The entrepreneurial spirit is strong in this one.
“I always felt the need to go into business on my own; I always felt like an entrepreneur,” she said.
After coming to Duluth for school and getting her second degree in 2012, Rahn worked for Verizon for a bit, but the corporate atmosphere wasn’t the right fit. She was a personal trainer for a while, but that didn’t feel right either.
Now Rahn works at Duluth Grill and Zeitgeist, and owns rental properties in addition to her kombucha business that can see her up at 6 a.m. and asleep as late as midnight. She doesn’t mind, she said, since she’s finally found a long-term outlet for her creativity and business sense.
Kombucha also aligns with her sense for health and wholesomeness, which is what got her into brewing in the first place.
Two years ago Rahn was sick, and her boyfriend said maybe this funky fermented tea would help.
“Oh yeah I’m already doing that,” she remembers saying, though she had yet to take the dive. When she actually tried it, she was hooked.
“I started feeling better and drinking it more,” she said.
The jury’s still out as to verifiable health benefits as no clinical trials have been performed, though that hasn’t stopped the industry from exploding in recent years as more and more startups are lining up to compete with the leading Millenium Products Inc., which sells GT’s organic kombucha. A MicroMarket Monitor report last year said the kombucha industry could be worth $1.8 billion by 2020.
Bottles of Duluth Kombucha could someday be a big part of that, even if it’s just a drop in the bucket today.
It might not be long before this Instagram-based business finds its way into a storefront, as Rahn has dreams of opening a tap room to pour her brews and hiring a few employees.
“OMC Smokehouse wants me to be right next to them,” Rahn said of the planned Lincoln Park restaurant owned by Duluth Grill’s founders.
She’d love to be part of the greater effort to revitalize the neighborhood, though with OMC just getting started on its construction and nothing in writing yet, Duluth Kombucha won’t be moving in overnight.
While ramping up to production-level brewing at a storefront will increase availability and reliability - not to mention revenue - it could take out some of the fun.
“I really enjoy doing small batches,” Rahn said. “If something goes wrong I know it.”

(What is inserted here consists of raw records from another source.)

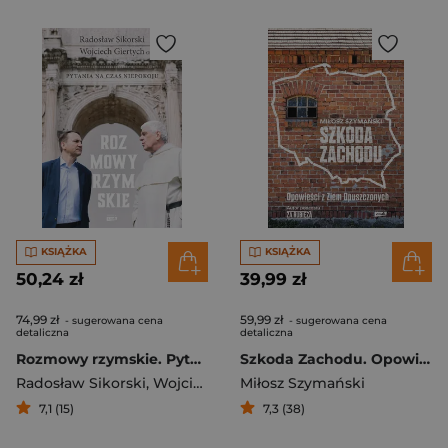
KSIĄŻKA
KSIĄŻKA
50,24 zł
39,99 zł
74,99 zł
59,99 zł
- sugerowana cena
- sugerowana cena
detaliczna
detaliczna
Rozmowy rzymskie. Pytania na czas niepokoju
Szkoda Zachodu. Opowieści z Ziem Opuszczonych
Radosław Sikorski
,
Wojciech Giertych
Miłosz Szymański
7,1 (15)
7,3 (38)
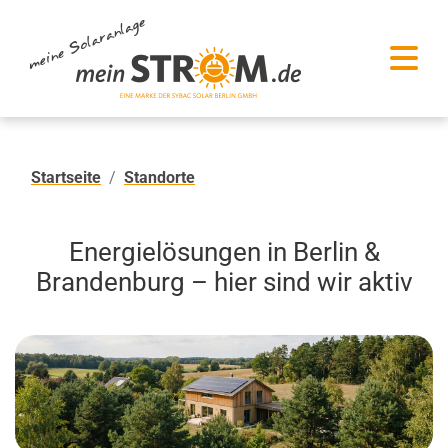
Startseite
Standorte
Energielösungen in Berlin &
Brandenburg – hier sind wir aktiv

She’s tweaked her recipe in the past after customer feedback to tone down the carbonation; her recent Popeye concoction made with green veggies and fruits had just a subtle effervescence and much less of the vinegar punch that comes with commercial brews.
No doubt she’ll continue refining her recipes for customers as the business moves from jars in a kitchen to tanks in a taproom. So though Rahn is brewing her own way, the input from the community makes Duluth Kombucha Duluth’s kombucha.